The problem
Pull out each line of the data that includes the word "ring".

Task input

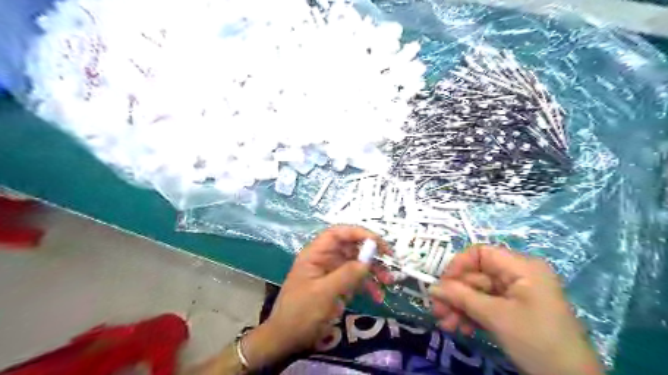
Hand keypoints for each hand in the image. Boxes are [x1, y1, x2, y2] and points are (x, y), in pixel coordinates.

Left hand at [240, 224, 391, 370]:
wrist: (287, 340)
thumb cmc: (301, 313)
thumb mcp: (324, 293)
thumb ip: (347, 274)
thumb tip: (368, 260)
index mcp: (316, 254)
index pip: (338, 233)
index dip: (358, 232)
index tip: (377, 243)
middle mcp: (324, 259)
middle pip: (351, 247)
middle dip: (371, 254)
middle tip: (390, 261)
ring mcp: (331, 272)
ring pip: (356, 263)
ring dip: (373, 271)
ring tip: (388, 282)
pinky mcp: (336, 286)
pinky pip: (355, 279)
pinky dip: (367, 285)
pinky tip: (377, 297)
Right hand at [427, 244, 606, 374]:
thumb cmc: (536, 340)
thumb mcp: (495, 316)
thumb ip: (461, 297)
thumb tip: (432, 287)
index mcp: (521, 267)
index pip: (481, 253)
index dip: (458, 265)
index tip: (442, 285)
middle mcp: (518, 275)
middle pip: (477, 275)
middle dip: (455, 294)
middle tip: (437, 311)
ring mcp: (516, 294)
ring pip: (478, 292)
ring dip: (460, 307)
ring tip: (446, 325)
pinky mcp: (514, 310)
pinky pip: (486, 305)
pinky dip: (472, 315)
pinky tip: (461, 329)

Result
ring mcp: (331, 272)
ring pip: (356, 263)
ring dip: (373, 271)
ring tip: (388, 282)
ring mcp: (516, 294)
ring pip: (478, 292)
ring dip: (460, 307)
ring tip: (446, 325)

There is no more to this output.